==== EXTRACTED RECORDS ====
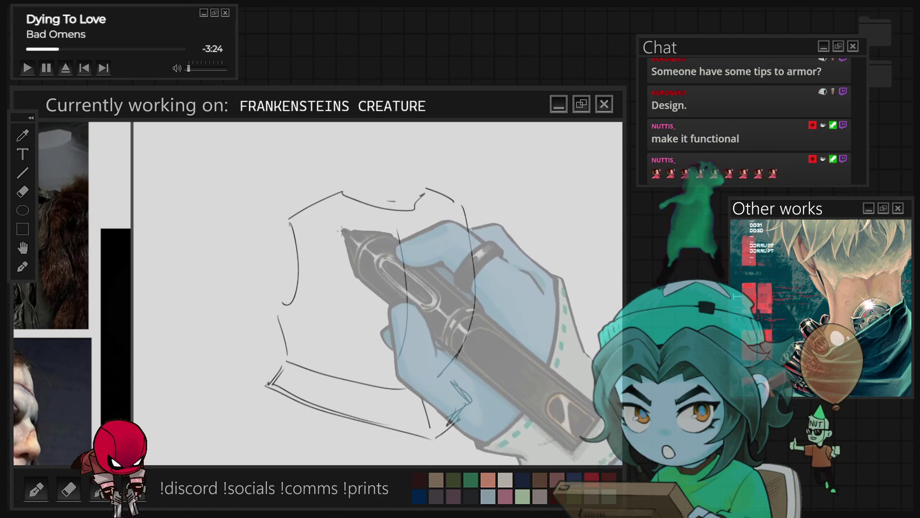
left_click_drag(320, 206, 396, 222)
mouse_move(306, 227)
left_mouse_down()
mouse_move(335, 223)
mouse_move(384, 239)
left_mouse_up()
====
Nothing but the lines from the one holding "mouse_move(306, 227)" to the end of the entries should be returned, each exactly as it stands.

mouse_move(306, 227)
left_mouse_down()
mouse_move(335, 223)
mouse_move(384, 239)
left_mouse_up()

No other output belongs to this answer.